A brief word is in order here about Aristotle. He lived during the great experiment in participatory democracy in ancient Athens. He famously wrote treatises about logic. If we were to follow Aristotle's rules of logic in a syllogism, then the conclusion of our syllogism would be a certitude, according to Aristotle's way of thinking about logic. However, Aristotle also wrote a treatise about civic debate, his treatise known as the RHETORIC. He had no illusions that civic debate involved certitudes. On the contrary, he understood that civic debate involves debate about probabilities, not certitudes.
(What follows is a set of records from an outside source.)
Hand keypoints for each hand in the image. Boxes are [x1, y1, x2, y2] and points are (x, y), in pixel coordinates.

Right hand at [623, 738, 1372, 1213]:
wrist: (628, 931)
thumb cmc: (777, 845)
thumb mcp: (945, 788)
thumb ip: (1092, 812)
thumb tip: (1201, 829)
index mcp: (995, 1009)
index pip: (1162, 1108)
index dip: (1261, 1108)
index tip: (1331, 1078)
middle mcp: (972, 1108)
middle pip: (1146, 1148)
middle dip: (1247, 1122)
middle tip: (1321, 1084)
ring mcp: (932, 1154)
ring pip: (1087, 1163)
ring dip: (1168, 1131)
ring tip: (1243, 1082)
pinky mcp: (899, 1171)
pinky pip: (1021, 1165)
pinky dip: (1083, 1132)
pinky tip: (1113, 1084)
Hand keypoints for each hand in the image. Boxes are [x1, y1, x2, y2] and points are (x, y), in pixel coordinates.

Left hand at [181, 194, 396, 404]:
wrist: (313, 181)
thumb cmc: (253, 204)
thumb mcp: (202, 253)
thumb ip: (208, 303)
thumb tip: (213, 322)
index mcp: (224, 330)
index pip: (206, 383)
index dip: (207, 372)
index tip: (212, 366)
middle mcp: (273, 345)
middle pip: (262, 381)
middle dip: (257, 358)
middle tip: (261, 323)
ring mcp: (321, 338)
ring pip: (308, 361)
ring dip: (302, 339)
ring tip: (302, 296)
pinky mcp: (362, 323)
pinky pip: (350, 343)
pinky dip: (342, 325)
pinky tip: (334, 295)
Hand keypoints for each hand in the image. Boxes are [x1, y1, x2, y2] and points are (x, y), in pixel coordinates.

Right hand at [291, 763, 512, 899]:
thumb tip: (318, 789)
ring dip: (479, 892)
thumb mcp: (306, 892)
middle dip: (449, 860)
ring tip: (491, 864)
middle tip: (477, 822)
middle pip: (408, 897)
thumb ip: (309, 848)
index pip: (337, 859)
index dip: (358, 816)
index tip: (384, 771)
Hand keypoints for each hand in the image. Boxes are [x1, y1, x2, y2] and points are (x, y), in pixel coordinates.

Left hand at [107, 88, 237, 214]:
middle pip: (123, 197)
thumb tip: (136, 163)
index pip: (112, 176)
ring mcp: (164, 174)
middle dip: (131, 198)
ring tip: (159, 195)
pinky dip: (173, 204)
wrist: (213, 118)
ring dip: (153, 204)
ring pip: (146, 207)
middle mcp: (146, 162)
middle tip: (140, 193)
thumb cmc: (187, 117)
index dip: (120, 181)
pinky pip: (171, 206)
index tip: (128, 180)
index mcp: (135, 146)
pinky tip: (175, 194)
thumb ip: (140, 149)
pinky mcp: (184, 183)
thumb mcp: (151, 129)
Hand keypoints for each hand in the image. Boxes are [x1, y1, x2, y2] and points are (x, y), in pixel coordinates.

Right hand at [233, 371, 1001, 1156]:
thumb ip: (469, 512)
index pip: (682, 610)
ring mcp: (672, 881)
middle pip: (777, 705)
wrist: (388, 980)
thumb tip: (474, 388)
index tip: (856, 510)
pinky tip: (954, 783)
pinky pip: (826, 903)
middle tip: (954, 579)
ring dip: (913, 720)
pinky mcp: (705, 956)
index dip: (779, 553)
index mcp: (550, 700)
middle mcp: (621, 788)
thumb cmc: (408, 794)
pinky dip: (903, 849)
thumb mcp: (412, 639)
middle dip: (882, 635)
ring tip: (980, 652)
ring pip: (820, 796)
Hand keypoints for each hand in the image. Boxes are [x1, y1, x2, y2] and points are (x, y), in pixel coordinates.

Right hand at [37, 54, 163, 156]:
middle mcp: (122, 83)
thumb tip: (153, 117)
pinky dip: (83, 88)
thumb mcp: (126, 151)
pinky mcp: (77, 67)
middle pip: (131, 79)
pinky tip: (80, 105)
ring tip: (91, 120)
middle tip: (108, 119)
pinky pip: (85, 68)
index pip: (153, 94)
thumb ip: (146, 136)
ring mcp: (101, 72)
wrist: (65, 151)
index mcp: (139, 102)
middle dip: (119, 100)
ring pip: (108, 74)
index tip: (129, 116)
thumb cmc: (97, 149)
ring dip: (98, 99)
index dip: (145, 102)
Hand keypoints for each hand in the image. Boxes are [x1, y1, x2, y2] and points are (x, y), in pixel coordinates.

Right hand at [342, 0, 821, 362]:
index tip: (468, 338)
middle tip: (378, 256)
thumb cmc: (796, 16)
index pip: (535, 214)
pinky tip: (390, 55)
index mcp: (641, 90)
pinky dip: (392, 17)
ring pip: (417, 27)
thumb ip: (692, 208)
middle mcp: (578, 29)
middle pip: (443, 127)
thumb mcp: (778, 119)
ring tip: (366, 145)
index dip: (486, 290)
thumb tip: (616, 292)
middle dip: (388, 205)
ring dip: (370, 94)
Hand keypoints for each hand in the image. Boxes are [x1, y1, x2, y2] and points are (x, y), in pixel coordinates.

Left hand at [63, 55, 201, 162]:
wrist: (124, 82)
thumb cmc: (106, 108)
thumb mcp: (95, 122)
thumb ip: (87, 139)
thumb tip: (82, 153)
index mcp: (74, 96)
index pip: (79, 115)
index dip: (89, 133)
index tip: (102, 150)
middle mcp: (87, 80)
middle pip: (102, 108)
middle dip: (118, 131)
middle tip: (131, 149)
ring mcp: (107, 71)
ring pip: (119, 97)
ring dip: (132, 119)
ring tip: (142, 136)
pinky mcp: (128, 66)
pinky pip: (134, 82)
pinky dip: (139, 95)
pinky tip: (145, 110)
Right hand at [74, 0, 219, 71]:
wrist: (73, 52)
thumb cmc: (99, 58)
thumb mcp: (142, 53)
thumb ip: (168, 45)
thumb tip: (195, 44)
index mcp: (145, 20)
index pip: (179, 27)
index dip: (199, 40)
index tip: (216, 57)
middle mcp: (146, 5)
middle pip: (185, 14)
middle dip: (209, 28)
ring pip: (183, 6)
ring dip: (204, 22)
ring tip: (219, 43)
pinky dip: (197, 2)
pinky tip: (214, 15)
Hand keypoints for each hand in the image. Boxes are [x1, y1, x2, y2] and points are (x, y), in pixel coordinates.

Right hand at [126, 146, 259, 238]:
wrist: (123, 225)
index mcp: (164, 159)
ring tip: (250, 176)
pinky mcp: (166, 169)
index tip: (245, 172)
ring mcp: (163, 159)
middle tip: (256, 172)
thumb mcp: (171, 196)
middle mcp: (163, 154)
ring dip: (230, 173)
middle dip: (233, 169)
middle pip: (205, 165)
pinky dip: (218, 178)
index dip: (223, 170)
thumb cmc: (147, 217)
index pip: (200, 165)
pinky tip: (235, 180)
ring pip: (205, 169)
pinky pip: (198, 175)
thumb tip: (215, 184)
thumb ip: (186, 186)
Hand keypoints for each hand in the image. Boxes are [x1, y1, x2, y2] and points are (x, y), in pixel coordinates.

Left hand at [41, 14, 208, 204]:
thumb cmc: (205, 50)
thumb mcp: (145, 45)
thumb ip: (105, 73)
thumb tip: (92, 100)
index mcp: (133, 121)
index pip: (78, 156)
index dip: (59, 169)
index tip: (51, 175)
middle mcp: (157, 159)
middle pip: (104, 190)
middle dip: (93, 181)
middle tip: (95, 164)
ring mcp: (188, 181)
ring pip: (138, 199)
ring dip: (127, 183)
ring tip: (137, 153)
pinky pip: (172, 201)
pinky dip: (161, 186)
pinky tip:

Furthermore, he identified three ways in which the public speaker in civic debate tried to appeal to the people in the audience to listen to his arguments: (1) logos (reason), (2) pathos (emotion), and (3) ethos (establishing and projecting one's claim to credentials and credibility as a good citizen for the other good citizens in the audience to listen to and respect and identify with). In light of Aristotle's identification of these three sources of appeals to be used by speakers in civic debates, I would suggest that he has far more to offer liberals today than James and Dewey do.
Related Reading: I have discussed Aristotle's three appeals in my recent op-ed piece "Reflections on Paul Krugman's THE CONSCIENCE OF A LIBERAL" that was published at OpEdNews on November 11, 2010. For further discussion of ethos, the interested reader might want to read William M. A. Grimaldi's "The Auditors' Role in Aristotelian Rhetoric" in ORAL AND WRITTEN COMMUNICATION: HISTORICAL APPROACHES, edited by Richard Leo Enos (Sage Publications, 1990, pages 65-81). For further discussion of pathos (political emotion), see Barbara Koziak's RETRIEVING POLITICAL EMOTION: THUMOS, ARISTOTLE, AND GENDER (Pennsylvania State University Press, 2000). Mortimer J. Adler has published a number of important and relevant and accessible books that liberals might want to read, including ARISTOTLE FOR EVERYBODY: DIFFICULT THOUGHT MADE EASY (Macmillan, 1978), INTELLECT: MIND OVER MATTER (Macmillan, 1990), DESIRES RIGHT & WRONG: THE ETHICS OF ENOUGH (Macmillan, 1991), WE HOLD THESE TRUTHS: UNDERSTANDING THE IDEAS AND IDEALS OF THE CONSTITUTION (Macmillan, 1987), and SIX GREAT IDEAS: [1] TRUTH, [2] GOODNESS, [3] BEAUTY, IDEAS WE JUDGE BY, [4] LIBERTY, [5] EQUALITY, [6] JUSTICE, IDEAS WE ACT ON (Macmillan, 1981; I have added the square brackets and numbers here).